I want every secondary school to have a stock of classics such as ‘Great Expectations’, ‘Pride and Prejudice’ and ‘Jane Eyre’ so that whole classes across the country can enjoy them together.
Books become free from copyright 70 years after the author’s death – and the minister is encouraging publishers to make these titles available at low cost to schools.
As part of this government’s one nation agenda, the Department for Education wants all children to be introduced to the classics of English literature, especially if these books are not on their bookshelves at home.
The minister unveiled his challenge during a speech at the Publishers’ Association conference today.
Earlier this year the government issued a call to publishers, schools, literacy organisations and early years’ providers to join forces in a bid to make English pupils the most literate in Europe by 2020.
International surveys show that the reading ability of our 9- and 10-year-olds in England are currently the sixth best readers in Europe – with the top 18% on a par with the best in Europe.
Since the phonics check was introduced at primary level in 2012, 120,000 more children are on track to becoming excellent readers.
In August, we announced the first steps in the government’s literacy campaign, including:
- funding the Reading Agency to extend their popular Chatterbooks scheme and set up new book clubs in 200 more primary schools all over the country
- supporting the Reading Agency to work with schools and get more year 3 pupils enrolled at their local library to help them get into the library habit early
The minister also praised publishers for responding to his call for better quality textbooks after saying the ‘anti-textbook ethos’ in English schools needed to end.
He said that some ‘great strides’ have been made – particularly in mathematics – but called for more good textbooks to be made available.

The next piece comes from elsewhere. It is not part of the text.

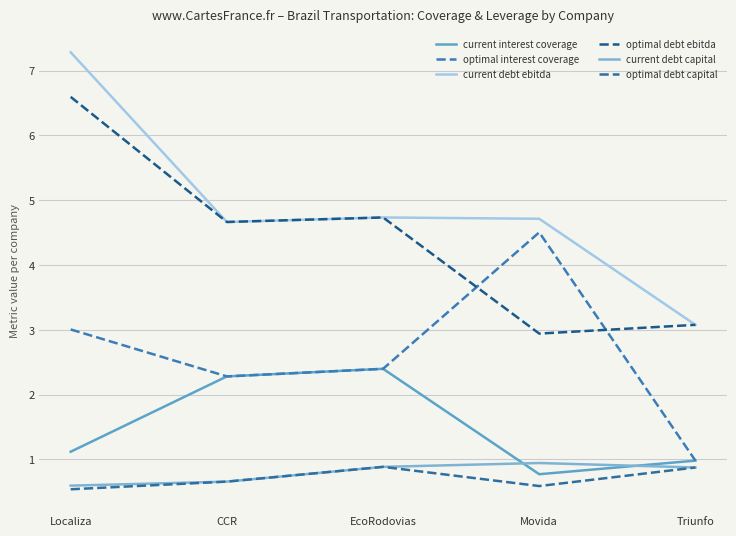

What is the sum of the current debt ebitda values at Movida and Triunfo?

7.8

Teachers in 35 primary maths hub schools have been trialling 2 English adaptations of Singapore mathematics textbooks in their schools: ‘Maths No Problem’ and ‘Inspire Maths’.
The textbooks are based upon the mastery approach to teaching.
Notes to editors
Discussions with publishers about what books they can make available are in the early stages – and government will not be stipulating what titles should be included.